EXCERPTED DATA —
*** Block opens ***

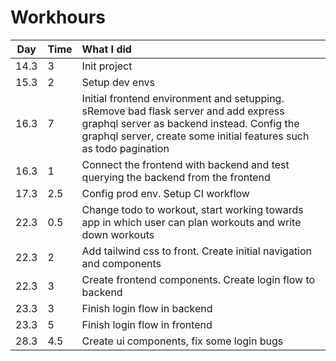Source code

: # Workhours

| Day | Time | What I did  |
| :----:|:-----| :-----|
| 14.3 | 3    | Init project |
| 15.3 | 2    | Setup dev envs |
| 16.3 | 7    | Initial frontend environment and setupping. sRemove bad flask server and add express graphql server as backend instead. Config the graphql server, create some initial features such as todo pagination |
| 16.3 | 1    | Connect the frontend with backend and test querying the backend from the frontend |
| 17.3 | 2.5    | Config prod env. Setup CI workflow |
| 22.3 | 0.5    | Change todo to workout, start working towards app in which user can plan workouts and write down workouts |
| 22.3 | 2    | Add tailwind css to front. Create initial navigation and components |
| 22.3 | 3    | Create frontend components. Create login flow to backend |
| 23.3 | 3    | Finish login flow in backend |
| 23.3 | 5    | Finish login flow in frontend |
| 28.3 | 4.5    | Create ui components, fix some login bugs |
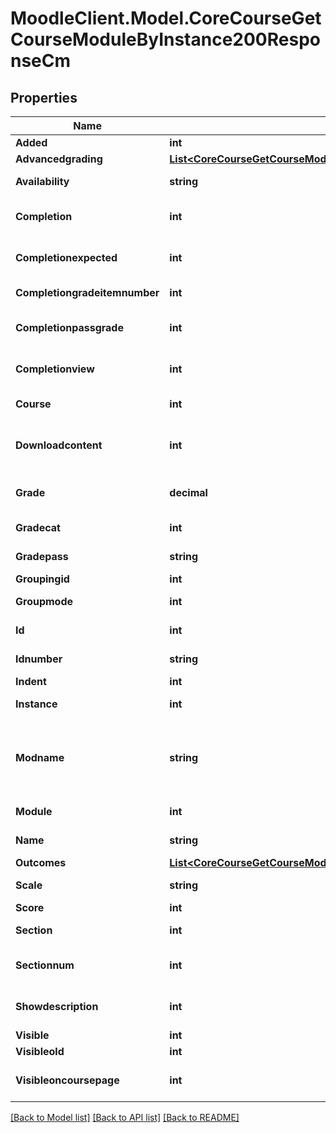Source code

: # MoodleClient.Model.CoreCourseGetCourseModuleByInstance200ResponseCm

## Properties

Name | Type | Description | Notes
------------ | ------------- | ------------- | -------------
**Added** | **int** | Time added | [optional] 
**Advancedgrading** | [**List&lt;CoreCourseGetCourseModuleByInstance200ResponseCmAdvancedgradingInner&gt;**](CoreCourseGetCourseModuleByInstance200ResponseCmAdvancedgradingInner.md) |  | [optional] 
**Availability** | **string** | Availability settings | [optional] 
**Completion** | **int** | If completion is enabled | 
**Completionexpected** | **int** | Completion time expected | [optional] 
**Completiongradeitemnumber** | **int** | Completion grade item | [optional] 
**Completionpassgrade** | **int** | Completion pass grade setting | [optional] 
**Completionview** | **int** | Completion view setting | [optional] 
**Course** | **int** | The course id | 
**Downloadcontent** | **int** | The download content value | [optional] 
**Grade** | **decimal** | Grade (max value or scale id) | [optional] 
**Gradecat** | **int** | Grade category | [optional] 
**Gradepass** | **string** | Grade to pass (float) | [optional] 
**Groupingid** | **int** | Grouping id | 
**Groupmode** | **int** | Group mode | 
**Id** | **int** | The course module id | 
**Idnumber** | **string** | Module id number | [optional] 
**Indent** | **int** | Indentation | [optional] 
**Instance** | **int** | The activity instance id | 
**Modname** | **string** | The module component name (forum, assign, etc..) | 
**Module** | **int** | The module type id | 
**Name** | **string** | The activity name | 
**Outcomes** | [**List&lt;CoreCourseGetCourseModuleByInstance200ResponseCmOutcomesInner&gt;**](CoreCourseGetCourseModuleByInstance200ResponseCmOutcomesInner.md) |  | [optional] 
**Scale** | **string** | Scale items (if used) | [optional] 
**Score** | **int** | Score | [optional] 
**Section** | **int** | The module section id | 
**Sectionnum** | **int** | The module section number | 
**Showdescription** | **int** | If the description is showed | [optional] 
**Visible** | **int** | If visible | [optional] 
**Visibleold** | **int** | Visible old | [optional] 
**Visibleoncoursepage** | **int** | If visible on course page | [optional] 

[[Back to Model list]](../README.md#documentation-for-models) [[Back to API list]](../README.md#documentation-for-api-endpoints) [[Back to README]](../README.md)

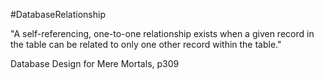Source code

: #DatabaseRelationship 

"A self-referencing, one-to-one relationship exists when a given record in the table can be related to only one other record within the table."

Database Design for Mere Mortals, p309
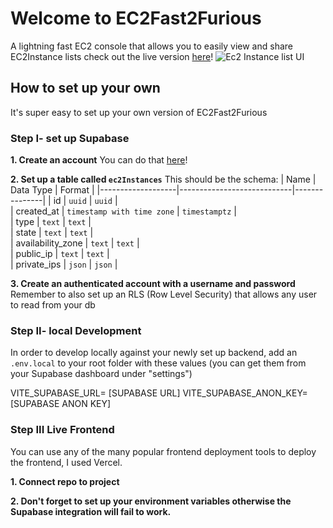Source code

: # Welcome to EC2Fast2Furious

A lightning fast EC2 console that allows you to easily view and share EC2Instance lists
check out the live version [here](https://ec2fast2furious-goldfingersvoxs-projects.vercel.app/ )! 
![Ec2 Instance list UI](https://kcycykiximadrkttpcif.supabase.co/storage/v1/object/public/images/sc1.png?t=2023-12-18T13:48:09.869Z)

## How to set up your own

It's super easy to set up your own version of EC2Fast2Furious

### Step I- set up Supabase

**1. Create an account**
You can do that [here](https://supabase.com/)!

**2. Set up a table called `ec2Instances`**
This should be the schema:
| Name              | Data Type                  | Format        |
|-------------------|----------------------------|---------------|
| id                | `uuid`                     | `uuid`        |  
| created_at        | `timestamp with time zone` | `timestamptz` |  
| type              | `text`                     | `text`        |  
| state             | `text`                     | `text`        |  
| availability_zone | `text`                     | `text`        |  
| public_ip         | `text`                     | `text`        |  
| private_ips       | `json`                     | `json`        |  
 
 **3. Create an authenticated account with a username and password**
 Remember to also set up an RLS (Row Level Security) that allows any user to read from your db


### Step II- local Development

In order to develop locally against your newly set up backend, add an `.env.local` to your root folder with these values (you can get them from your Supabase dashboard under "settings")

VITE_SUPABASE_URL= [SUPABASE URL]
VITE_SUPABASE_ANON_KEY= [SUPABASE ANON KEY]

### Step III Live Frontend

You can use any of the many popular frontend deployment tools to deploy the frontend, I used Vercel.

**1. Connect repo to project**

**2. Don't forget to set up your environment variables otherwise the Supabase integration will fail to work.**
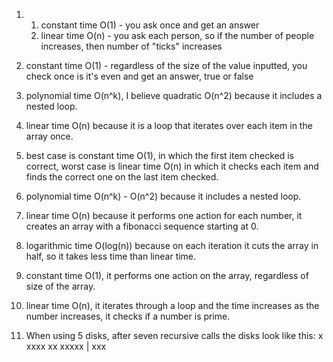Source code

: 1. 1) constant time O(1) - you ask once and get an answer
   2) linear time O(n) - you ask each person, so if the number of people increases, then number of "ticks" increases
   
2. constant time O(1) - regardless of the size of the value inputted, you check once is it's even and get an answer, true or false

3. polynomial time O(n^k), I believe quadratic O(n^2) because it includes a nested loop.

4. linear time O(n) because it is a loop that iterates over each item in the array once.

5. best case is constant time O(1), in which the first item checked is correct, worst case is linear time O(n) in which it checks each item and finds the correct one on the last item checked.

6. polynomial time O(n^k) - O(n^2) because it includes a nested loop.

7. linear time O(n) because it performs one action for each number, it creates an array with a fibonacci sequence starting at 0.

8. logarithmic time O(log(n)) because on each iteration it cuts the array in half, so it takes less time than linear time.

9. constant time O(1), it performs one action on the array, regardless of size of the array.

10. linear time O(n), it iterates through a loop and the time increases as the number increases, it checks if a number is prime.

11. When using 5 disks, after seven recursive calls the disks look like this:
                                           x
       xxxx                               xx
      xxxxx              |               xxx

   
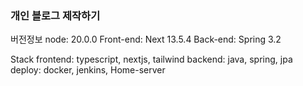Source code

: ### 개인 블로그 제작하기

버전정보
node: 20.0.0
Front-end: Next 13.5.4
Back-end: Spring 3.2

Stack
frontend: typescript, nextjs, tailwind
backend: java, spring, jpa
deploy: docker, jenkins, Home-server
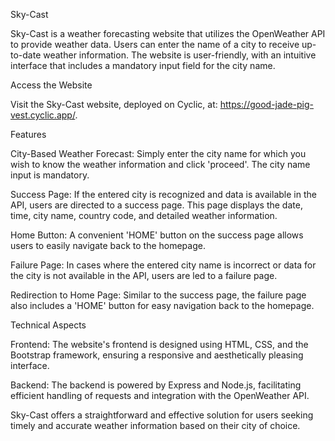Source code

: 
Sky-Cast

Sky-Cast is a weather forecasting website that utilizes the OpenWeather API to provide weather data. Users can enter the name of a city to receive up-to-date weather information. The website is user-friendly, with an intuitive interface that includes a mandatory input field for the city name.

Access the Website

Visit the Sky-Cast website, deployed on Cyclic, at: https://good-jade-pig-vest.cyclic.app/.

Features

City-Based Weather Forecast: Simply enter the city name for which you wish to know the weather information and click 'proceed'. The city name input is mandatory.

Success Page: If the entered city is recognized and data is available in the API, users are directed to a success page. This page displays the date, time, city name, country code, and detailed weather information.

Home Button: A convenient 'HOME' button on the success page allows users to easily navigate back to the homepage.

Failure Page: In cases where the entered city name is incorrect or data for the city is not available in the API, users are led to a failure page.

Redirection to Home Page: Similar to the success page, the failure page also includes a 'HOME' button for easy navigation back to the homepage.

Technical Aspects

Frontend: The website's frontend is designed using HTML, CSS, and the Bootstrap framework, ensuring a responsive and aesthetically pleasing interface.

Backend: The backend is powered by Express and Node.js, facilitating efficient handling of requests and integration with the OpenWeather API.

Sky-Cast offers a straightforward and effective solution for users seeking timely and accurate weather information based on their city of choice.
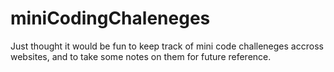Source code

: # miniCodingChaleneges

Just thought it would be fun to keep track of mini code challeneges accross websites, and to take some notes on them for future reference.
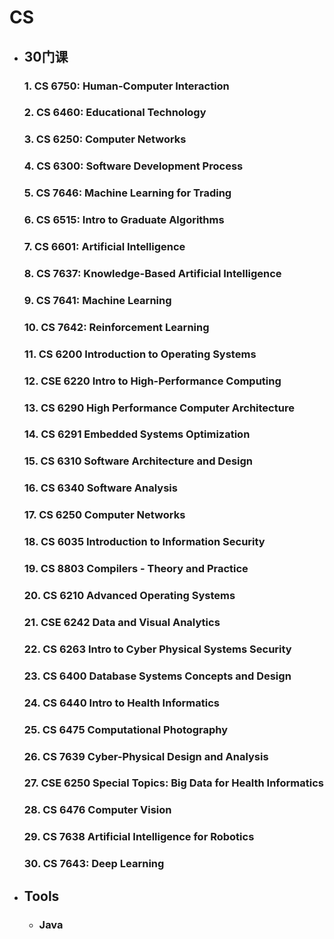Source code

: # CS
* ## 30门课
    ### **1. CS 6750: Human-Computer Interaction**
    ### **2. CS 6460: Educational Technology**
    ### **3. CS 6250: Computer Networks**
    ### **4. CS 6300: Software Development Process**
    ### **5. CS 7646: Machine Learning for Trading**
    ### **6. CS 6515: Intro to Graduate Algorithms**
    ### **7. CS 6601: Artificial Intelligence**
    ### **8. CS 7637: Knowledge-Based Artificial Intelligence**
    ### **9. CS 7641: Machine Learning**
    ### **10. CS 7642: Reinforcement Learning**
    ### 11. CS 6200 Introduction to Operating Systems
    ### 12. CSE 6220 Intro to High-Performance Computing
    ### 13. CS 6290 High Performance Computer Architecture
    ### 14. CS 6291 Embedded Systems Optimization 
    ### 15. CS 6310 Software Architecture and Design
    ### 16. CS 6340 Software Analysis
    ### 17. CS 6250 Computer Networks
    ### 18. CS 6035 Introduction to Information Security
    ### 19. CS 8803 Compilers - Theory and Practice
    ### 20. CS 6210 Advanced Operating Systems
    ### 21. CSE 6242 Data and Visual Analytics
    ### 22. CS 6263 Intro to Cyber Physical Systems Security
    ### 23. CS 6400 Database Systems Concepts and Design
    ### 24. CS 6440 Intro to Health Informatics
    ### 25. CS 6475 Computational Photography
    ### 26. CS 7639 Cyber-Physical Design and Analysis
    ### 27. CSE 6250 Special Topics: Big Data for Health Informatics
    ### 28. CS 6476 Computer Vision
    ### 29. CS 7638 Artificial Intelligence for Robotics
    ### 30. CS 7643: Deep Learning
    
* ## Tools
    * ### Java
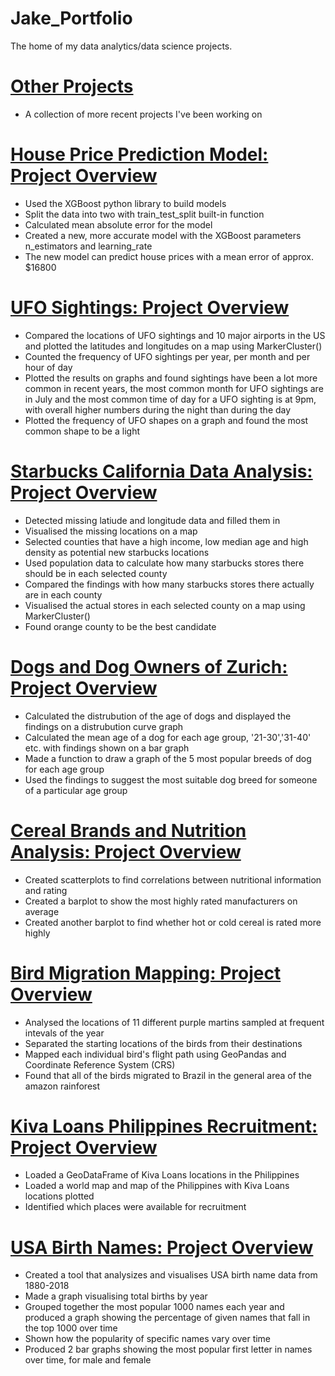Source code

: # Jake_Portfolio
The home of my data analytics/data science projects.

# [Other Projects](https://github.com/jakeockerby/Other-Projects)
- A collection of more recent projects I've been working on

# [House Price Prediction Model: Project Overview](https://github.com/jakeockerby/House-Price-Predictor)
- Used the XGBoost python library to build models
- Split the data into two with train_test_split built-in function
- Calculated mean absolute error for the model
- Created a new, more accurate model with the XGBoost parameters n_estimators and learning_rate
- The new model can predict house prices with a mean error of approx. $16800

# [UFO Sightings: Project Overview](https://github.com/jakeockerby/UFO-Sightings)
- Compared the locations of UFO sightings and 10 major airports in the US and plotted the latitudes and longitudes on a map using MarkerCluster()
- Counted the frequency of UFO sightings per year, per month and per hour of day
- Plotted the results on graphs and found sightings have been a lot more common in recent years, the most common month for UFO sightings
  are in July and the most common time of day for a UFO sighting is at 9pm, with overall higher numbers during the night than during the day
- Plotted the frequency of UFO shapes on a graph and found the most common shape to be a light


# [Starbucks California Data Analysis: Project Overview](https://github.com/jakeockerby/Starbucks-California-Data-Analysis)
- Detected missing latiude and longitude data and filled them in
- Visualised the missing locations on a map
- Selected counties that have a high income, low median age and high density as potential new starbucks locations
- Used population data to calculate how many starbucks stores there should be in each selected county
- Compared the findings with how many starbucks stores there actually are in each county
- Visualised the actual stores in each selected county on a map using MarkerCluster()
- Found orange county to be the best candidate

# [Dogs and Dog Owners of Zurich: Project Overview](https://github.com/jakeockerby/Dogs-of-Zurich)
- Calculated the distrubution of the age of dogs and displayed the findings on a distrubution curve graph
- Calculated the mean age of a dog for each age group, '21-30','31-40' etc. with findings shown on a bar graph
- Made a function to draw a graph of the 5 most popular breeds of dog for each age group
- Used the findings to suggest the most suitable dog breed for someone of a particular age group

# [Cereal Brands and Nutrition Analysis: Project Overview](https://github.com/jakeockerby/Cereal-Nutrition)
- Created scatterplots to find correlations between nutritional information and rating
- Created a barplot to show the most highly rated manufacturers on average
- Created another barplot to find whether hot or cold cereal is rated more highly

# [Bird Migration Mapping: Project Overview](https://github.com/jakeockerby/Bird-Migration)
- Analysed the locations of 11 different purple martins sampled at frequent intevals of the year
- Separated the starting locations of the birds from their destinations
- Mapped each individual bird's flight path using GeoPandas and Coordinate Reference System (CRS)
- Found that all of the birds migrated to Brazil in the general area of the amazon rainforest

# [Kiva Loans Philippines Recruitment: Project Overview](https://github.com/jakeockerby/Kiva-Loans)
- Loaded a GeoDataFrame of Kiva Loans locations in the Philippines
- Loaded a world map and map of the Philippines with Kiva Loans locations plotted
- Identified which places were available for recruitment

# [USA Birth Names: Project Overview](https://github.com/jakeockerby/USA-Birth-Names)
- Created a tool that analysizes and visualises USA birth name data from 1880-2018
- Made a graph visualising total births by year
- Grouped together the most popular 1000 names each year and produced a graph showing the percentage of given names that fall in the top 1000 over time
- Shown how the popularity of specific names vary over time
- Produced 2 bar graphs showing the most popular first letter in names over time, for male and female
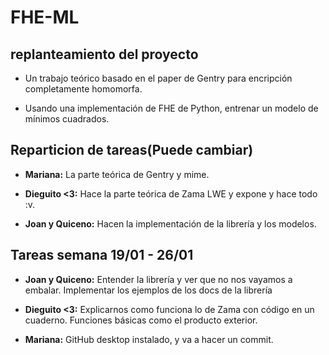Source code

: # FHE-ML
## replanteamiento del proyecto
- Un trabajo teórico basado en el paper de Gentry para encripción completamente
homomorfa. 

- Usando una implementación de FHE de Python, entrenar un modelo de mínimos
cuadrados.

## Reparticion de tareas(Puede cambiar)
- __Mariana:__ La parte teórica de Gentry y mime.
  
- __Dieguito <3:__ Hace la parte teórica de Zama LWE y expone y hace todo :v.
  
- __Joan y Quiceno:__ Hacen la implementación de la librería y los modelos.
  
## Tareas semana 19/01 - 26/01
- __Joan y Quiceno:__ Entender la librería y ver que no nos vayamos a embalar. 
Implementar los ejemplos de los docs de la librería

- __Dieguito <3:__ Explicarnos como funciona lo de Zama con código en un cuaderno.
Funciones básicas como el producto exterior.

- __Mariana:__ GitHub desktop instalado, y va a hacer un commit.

*** Block closes ***

DIRECTIVE — Duplicate the lines between the one holding "4. linear time" and the one holding "6. polynomial time", inclusive.

RESPONSE TO THIS EXERCISE —
4. linear time O(n) because it is a loop that iterates over each item in the array once.

5. best case is constant time O(1), in which the first item checked is correct, worst case is linear time O(n) in which it checks each item and finds the correct one on the last item checked.

6. polynomial time O(n^k) - O(n^2) because it includes a nested loop.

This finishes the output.